R 1 : hydrogen atom, hydroxyl group, halogen atom, C1-C6 alkyl group, C1-C6 alkoxy group, halogeno C1-C6 alkyl group or C7-C11 aralkyloxy group R 1 ′ : hydrogen atom, hydroxyl group, halogen atom, C1- C6 alkyl group, C1-C6 alkoxy group, halogeno C1-C6 alkyl group or C7-C11 aralkyloxy group (or R 1 and R 1 ′ together are a C1-C3 alkylene group)
R 2 : hydrogen atom, halogen atom, C1-C6 alkyl group, C1-C6 alkoxy group, halogeno C1-C6 alkyl group or halogeno C1-C6 alkoxy group R 3 : hydrogen atom, nitro group, halogen atom, C1-C6 alkyl Group, C1-C6 alkoxy group, halogeno C1-C6 alkyl group or halogeno C1-C6 alkoxy group Ar: halogen atom, cyano group, C1-C6 alkyl group, C1-C6 alkoxy group, halogeno C1-C6 alkyl group, halogeno C1 A C4-C10 aryl group optionally substituted with a group selected from the group consisting of a -C3 alkylenedioxy group and a halogeno C1-C6 alkoxy group n: 0, 1 or 2
m: 0, 1, 2, or 3]
The compound or pharmacologically acceptable salt thereof according to claim 1, wherein R 1 and R 1 ' are a hydrogen atom, a hydroxyl group, a fluorine atom, a chlorine atom, a methoxy group or a benzyloxy group.
The compound or pharmacologically acceptable salt thereof according to claim 1 or 2 , wherein R 2 is a hydrogen atom.
R 3 is a hydrogen atom, a nitro group, a fluorine atom, a chlorine atom, a methyl group, an ethyl group or a methoxy group, or the pharmacologically acceptable compound thereof according to any one of claims 1 to 3 selected from Salt.
The compound according to any one of claims 1 to 4 or a pharmacologically acceptable salt thereof, wherein Ar is a phenyl group optionally substituted with a group selected from a methyl group, a fluorine atom and a chlorine atom. Salt.
6. The compound or pharmacologically acceptable salt thereof according to any one of claims 1 to 5, wherein n is 0 or 1.
The compound or a pharmacologically acceptable salt thereof according to any one of claims 1 to 6, wherein m is 0, 1, or 2.
The compound according to claim 1 or a pharmacologically acceptable salt thereof, wherein the compound having the general formula (I) is a compound selected from the following group of compounds.

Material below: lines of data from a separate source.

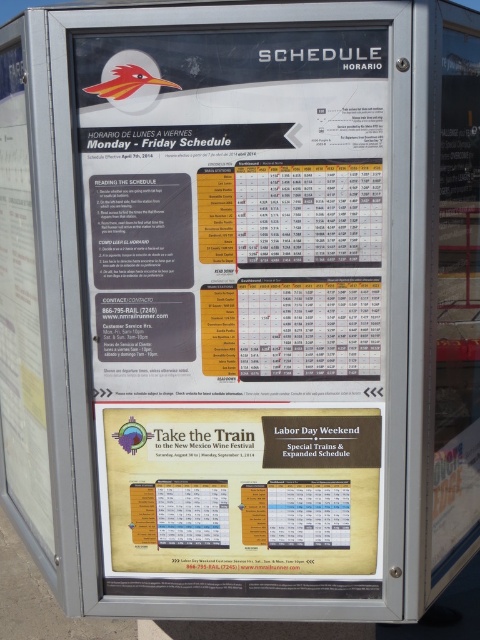
Question: Does white paper schedule at center appear on the left side of yellow paper-like labor day weekend poster at center?

Choices:
 (A) yes
 (B) no

Answer: (A)

Question: Does white paper schedule at center have a lesser width compared to yellow paper-like labor day weekend poster at center?

Choices:
 (A) yes
 (B) no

The compound or a pharmacologically acceptable salt thereof according to any one of claims 1 to 8, which is used as a calcium receptor antagonist.
A pharmaceutical composition comprising the compound according to any one of claims 1 to 8 or a pharmacologically acceptable salt thereof as an active ingredient.
The pharmaceutical composition according to claim 10 for use as a calcium receptor antagonist.
11. A pharmaceutical composition according to claim 10 for use in treating or preventing a disease associated with abnormal bone or mineral homeostasis.
Diseases associated with abnormal bone or mineral homeostasis include hypoparathyroidism; osteosarcoma; periodontal disease; fracture healing; osteoarthritis; rheumatoid arthritis; Paget's disease; The pharmaceutical composition according to claim 12, which is accompanied by humoral hypercalcemia; or; osteoporosis.
The pharmaceutical composition according to claim 12, wherein the disease associated with abnormal bone or mineral homeostasis is osteoporosis.
A method for improving bone metabolism, comprising administering an effective amount of the pharmaceutical composition according to claim 10 to a mammal.
A method for preventing or treating osteoporosis, comprising administering an effective amount of the pharmaceutical composition according to claim 10 to a mammal.